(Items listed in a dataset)
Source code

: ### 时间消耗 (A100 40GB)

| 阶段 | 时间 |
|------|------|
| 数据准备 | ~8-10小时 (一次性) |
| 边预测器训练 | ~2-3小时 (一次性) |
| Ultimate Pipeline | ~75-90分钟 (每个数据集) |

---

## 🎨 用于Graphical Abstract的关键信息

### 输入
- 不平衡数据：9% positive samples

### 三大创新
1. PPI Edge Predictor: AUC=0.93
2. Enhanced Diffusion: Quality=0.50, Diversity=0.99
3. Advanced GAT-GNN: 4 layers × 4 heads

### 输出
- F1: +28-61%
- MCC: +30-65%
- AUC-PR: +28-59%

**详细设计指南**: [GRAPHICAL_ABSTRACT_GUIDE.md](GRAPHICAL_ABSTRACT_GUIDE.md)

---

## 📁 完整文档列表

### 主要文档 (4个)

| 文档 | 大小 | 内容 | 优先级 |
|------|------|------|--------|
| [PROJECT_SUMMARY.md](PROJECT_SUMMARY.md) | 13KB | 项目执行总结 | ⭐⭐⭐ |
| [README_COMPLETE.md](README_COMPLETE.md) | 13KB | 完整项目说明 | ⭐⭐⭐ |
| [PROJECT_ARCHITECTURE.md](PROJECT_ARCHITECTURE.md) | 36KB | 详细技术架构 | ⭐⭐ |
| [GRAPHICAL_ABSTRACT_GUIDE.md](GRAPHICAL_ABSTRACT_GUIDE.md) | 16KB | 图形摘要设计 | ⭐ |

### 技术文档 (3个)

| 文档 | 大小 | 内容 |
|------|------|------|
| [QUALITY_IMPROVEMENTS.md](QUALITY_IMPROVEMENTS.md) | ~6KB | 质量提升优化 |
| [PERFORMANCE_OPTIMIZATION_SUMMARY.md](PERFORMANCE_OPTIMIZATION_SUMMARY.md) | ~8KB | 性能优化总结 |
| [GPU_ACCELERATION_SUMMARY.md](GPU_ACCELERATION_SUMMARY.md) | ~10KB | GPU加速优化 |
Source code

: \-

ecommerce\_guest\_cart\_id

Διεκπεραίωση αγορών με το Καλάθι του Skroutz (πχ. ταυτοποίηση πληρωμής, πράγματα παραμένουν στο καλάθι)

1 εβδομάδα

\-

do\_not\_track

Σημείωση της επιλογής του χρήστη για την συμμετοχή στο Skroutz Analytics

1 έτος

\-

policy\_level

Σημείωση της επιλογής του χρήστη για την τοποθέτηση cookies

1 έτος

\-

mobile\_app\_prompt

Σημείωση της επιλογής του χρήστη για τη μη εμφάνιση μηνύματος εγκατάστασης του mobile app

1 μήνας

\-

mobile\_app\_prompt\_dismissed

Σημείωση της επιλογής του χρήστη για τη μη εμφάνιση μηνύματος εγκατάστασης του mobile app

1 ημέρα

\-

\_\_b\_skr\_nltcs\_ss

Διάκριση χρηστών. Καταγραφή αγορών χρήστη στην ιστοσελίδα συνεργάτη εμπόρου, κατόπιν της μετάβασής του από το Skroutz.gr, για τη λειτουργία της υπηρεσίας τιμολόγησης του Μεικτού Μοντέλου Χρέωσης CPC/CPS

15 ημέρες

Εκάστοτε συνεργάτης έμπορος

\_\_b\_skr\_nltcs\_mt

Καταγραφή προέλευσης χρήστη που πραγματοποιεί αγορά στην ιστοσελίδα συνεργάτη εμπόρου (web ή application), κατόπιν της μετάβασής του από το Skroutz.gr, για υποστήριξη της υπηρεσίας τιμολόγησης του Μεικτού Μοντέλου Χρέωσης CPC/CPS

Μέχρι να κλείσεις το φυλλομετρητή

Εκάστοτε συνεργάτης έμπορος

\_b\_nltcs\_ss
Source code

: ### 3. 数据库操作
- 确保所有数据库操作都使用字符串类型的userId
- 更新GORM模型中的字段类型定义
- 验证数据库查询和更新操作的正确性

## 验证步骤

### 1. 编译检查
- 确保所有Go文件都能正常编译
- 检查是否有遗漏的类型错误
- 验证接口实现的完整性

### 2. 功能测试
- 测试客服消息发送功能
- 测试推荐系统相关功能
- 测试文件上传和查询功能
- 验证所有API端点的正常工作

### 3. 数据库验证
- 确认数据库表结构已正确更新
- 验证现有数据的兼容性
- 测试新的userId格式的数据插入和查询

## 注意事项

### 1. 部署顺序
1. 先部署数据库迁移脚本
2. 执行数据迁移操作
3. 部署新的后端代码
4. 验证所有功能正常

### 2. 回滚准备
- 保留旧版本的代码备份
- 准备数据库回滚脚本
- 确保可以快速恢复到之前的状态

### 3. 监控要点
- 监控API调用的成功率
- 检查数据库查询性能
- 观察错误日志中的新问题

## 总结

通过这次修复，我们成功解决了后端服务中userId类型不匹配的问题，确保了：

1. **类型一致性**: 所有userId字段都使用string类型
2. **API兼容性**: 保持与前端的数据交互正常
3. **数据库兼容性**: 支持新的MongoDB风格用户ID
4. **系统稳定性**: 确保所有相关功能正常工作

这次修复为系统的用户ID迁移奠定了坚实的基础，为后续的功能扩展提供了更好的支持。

**Work order:**
Copy the line containing "### 2. 功能测试" and every line after it, through the last line of the records. Include nothing else.

**Your solution:**
### 2. 功能测试
- 测试客服消息发送功能
- 测试推荐系统相关功能
- 测试文件上传和查询功能
- 验证所有API端点的正常工作

### 3. 数据库验证
- 确认数据库表结构已正确更新
- 验证现有数据的兼容性
- 测试新的userId格式的数据插入和查询

## 注意事项

### 1. 部署顺序
1. 先部署数据库迁移脚本
2. 执行数据迁移操作
3. 部署新的后端代码
4. 验证所有功能正常

### 2. 回滚准备
- 保留旧版本的代码备份
- 准备数据库回滚脚本
- 确保可以快速恢复到之前的状态

### 3. 监控要点
- 监控API调用的成功率
- 检查数据库查询性能
- 观察错误日志中的新问题

## 总结

通过这次修复，我们成功解决了后端服务中userId类型不匹配的问题，确保了：

1. **类型一致性**: 所有userId字段都使用string类型
2. **API兼容性**: 保持与前端的数据交互正常
3. **数据库兼容性**: 支持新的MongoDB风格用户ID
4. **系统稳定性**: 确保所有相关功能正常工作

这次修复为系统的用户ID迁移奠定了坚实的基础，为后续的功能扩展提供了更好的支持。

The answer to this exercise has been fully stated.